Storified by Digital First Media · Wed, Dec 19 2012 07:55:02

Legal scholar Robert Bork, who died early this morning, never got to sit on the Supreme Court. His 1987 nomination by President Ronald Reagan ended in defeat, a rarity in court politics. But, for better or worse, that experience had a major influence on American politics.
Below, five things that came about because of Robert Bork.

The verb 'to bork'

Bork's nomination to the Supreme Court was a particularly brutal fight, with opponents such as Sen. Ted Kennedy using harsh language to criticize his legal views. After he was defeated, political observers began using the verb "to bork" to signal harsh obstruction of a candidate. The word was added to the Oxford English Dictionary in 2002.

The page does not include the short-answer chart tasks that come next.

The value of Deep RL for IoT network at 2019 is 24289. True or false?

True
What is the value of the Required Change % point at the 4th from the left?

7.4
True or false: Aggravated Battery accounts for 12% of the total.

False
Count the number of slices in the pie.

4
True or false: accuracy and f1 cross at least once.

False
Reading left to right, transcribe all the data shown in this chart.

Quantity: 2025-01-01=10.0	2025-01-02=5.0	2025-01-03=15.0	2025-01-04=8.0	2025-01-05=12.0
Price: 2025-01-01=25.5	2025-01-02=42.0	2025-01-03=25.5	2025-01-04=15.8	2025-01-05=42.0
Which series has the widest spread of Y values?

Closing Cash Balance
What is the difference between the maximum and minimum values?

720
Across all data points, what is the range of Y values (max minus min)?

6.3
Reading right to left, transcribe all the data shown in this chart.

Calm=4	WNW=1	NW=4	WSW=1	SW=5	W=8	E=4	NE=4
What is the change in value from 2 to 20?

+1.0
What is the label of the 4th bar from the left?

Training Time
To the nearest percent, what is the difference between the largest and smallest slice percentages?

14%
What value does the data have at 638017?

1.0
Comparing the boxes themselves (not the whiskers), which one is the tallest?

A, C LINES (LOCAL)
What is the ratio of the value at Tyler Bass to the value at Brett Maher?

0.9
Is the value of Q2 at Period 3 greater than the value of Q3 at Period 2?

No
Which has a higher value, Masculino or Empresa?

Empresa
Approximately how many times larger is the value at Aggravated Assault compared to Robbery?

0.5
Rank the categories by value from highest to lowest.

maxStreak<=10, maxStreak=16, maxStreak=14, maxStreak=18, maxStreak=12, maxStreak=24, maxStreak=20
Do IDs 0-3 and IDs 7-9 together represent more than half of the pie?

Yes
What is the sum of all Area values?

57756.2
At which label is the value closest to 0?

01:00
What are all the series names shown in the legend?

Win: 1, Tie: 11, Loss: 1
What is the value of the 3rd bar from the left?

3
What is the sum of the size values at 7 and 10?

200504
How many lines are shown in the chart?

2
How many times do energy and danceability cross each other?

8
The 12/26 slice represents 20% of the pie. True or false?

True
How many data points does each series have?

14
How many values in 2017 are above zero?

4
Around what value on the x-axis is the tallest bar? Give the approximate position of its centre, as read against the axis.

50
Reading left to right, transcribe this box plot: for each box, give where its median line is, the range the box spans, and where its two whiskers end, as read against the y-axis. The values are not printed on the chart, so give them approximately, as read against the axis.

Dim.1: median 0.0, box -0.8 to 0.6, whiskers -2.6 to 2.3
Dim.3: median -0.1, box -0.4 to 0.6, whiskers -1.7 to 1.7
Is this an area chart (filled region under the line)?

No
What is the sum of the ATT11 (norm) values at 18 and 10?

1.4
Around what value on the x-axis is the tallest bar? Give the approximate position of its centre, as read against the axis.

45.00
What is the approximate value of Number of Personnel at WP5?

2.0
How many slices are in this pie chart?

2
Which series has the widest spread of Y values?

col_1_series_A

A more liberal Supreme Court

When Bork was defeated, Reagan nominated Douglas Ginsburg, who withdrew after admitting using marijuana, and then Anthony Kennedy, who was confirmed. Though Kennedy is a conservative, he voted to uphold Roe v. Wade, overturn sodomy laws and question the legality of a Guantanamo Bay detention.

Video rental privacy

During Bork's nomination hearing, a copy of his video rental records was leaked. In response, Congress made it a crime to disclose someone's rentals of videos, DVDs or even video games. Companies such as Netflix are now trying to change the law, which prevents them from integrating with social media site Facebook.

Ugly confirmation hearings

When President George H.W. Bush nominated Clarence Thomas to the Supreme Court, some Democratic activists said they wanted to "bork" him. If anything, Thomas' hearings were even more brutal, focusing on a sexual harassment allegation, though ultimately he was confirmed.

A more boring judicial system

The Bork and Thomas confirmation hearings were so ugly that presidents began nominating candidates who were less controversial. Judges who hoped to be nominated one day began saying less interesting things. And nominees began avoiding answering even basic questions about the Constitution.